I am currently optimizing some code and thus, I want to replace an inefficient OpenCV function, which calculates a covariance matrix. The thing is, that I only need the trace of this covariance matrix, as such, I only need the variance, if I am not mistaken.
Well, my main problem is, that each element has an x, y and z coordinate and thus, 3 dimensions. So, my data looks like:
[x_1, y_1, z_1], [x_2, y_2, z_2], ... [x_n, y_n, z_n]

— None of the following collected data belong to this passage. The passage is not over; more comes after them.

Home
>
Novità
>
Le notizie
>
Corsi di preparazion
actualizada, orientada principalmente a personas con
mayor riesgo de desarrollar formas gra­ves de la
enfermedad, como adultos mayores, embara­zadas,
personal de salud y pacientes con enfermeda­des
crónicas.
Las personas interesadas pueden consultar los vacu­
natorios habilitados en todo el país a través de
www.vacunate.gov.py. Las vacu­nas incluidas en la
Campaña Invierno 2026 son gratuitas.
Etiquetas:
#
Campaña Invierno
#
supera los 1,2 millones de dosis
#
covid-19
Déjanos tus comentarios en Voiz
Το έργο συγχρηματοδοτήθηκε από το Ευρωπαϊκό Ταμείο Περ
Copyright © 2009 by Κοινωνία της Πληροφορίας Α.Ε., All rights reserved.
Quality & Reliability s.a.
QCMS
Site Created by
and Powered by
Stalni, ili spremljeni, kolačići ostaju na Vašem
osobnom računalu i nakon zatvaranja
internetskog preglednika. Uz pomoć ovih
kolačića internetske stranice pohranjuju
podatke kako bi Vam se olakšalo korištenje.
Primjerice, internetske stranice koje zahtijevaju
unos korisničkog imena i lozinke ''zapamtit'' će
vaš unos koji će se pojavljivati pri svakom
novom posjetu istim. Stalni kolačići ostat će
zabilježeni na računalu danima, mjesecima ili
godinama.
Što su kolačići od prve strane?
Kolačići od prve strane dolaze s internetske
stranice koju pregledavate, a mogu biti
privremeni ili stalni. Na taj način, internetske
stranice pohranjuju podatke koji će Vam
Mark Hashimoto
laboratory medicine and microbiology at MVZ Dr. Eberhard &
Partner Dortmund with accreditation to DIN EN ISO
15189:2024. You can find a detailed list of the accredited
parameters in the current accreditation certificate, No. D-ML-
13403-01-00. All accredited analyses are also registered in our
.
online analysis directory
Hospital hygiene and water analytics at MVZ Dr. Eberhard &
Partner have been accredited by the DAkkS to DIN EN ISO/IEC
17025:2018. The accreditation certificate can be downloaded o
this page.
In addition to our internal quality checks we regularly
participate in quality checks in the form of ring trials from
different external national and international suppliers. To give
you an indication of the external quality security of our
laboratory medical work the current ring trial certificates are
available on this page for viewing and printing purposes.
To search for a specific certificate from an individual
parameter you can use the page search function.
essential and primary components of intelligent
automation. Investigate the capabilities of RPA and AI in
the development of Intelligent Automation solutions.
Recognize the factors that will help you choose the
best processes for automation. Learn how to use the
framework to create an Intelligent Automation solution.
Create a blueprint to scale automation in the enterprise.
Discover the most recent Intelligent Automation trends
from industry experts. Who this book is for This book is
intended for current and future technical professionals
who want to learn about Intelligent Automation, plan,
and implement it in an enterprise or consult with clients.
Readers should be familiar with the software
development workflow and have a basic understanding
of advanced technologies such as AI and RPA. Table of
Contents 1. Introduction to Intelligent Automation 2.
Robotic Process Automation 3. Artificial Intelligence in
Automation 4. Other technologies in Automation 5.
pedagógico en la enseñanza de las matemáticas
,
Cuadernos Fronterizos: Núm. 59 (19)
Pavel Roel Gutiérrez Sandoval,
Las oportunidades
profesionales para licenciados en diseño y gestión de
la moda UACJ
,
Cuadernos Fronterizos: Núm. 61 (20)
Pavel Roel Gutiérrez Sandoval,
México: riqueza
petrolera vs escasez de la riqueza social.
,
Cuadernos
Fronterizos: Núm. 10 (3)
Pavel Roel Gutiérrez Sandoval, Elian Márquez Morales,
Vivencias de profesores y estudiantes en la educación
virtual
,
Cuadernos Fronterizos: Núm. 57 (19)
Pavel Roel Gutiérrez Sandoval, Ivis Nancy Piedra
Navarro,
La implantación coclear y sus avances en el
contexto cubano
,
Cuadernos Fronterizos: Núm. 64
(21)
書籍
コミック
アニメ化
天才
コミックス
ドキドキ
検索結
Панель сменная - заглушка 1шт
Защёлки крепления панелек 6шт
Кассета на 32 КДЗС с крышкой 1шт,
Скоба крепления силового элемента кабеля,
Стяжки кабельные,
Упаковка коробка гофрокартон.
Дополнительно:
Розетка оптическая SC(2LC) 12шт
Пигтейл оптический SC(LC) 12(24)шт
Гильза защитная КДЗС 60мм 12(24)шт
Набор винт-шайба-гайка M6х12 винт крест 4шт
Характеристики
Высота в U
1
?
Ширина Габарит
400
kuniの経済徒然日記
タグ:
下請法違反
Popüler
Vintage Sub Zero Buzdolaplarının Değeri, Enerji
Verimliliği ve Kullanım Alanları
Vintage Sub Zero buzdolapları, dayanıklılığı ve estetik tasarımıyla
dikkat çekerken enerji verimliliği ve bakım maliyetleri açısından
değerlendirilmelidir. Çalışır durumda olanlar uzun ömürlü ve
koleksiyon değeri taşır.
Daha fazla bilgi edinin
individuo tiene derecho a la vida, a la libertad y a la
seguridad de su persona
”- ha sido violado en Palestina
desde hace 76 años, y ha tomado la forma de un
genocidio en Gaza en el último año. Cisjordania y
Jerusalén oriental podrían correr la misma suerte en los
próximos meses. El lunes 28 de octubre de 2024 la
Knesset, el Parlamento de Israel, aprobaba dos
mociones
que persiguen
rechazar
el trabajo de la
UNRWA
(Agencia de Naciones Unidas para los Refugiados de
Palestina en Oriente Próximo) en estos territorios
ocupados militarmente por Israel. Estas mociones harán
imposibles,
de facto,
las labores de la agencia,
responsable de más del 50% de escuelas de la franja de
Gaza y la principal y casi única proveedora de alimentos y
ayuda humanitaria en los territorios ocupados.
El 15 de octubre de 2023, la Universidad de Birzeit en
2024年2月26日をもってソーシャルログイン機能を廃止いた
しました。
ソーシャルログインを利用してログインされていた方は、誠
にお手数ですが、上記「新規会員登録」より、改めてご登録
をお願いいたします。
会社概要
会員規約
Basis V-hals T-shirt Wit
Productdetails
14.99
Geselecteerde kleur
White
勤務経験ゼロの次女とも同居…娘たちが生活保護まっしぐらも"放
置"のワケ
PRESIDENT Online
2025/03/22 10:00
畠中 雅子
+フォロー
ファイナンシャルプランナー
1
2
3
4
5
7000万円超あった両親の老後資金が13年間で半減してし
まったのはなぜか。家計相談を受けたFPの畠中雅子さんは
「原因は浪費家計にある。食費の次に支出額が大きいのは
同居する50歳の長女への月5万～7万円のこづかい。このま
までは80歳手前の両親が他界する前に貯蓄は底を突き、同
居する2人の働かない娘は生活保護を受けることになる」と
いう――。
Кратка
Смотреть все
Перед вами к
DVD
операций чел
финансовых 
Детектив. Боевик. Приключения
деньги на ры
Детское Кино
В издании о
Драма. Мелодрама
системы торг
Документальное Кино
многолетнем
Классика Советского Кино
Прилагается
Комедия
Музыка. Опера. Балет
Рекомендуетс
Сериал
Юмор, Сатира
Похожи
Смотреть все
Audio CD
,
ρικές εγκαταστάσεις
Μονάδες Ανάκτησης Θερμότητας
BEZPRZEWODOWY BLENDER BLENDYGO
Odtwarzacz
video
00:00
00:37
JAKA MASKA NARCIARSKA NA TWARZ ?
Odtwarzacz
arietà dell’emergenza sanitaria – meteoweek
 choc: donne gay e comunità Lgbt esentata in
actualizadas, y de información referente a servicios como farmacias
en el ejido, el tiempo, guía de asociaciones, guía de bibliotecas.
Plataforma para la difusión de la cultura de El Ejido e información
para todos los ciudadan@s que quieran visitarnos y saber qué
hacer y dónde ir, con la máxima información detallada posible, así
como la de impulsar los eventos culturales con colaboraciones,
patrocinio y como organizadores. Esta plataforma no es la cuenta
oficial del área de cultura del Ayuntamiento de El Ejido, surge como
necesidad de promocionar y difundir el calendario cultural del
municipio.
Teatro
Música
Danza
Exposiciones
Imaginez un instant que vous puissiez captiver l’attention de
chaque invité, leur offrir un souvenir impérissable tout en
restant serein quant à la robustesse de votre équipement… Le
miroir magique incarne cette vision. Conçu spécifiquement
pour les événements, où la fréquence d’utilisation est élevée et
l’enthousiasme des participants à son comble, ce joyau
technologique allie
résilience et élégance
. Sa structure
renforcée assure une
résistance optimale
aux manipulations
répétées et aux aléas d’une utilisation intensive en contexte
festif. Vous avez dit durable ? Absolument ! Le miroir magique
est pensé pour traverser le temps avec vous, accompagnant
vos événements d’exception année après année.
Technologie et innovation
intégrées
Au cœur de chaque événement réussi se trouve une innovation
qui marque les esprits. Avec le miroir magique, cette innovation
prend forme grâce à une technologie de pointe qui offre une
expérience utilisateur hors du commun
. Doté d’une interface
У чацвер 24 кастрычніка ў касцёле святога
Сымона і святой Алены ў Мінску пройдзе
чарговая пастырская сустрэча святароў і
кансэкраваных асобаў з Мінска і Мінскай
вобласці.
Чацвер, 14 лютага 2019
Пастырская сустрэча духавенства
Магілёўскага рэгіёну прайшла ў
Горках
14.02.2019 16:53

How can I calculate the variance of this 3D data in general - and how could I optimize it to run as fast as possible?
Thanks in advance!
Generally the variance of a random vector $X\in\mathbb R^m$ is $$ \Sigma = \operatorname{var}(X) = \operatorname{E}( (X-\mu)(X-\mu)^T) \in\mathbb R^{m\times m}\quad\text{where } \mu=\operatorname{E}(X)\in\mathbb R^m. $$ Thus $\Sigma$ is a symmetric non-negative-definite matrix. Feller's book calls this the variance; some others call it the "covariance matrix" since its entries are the covariances between components of $X$. Some of its properties are similar to those of variances of scalar-valued random variables; for example if $A\in\mathbb R^{\ell\times m}$ so that $AX$ is an $\ell\times 1$ random column vector, then $\operatorname{var}(AX) = A\Sigma A^T\in\mathbb R^{\ell\times\ell}$.
You're talking about estimating $\Sigma$ based on a sample of size $n$, with $m=3$. Regarding your data points as column vectors $\begin{bmatrix} x_k \\ y_k \\ z_k \end{bmatrix}$, for $k=1,\ldots,n$, we can let $\begin{bmatrix} \bar x \\ \bar y \\ \bar z \end{bmatrix}$ and then look at the matrix $$ M = \begin{bmatrix} \ldots, & x_k - \bar x, & \ldots \\ \ldots, & y_k - \bar y, & \ldots \\ \ldots, & z_k - \bar z, & \ldots \end{bmatrix} \in \mathbb R^{3\times n}. $$ Then $$ S = \frac 1 n M M^T \in \mathbb R^{3\times 3} $$ is the maximum-likelihood estimator of $\Sigma$ if the $3\times 1$ column vectors are from a $3$-dimensional normal distribution. The matrix $$ \tilde S = \frac 1 {n-1} M M^T \in \mathbb R^{3\times 3} $$ is an unbiased estimator of $\Sigma$ under far weaker assumptions.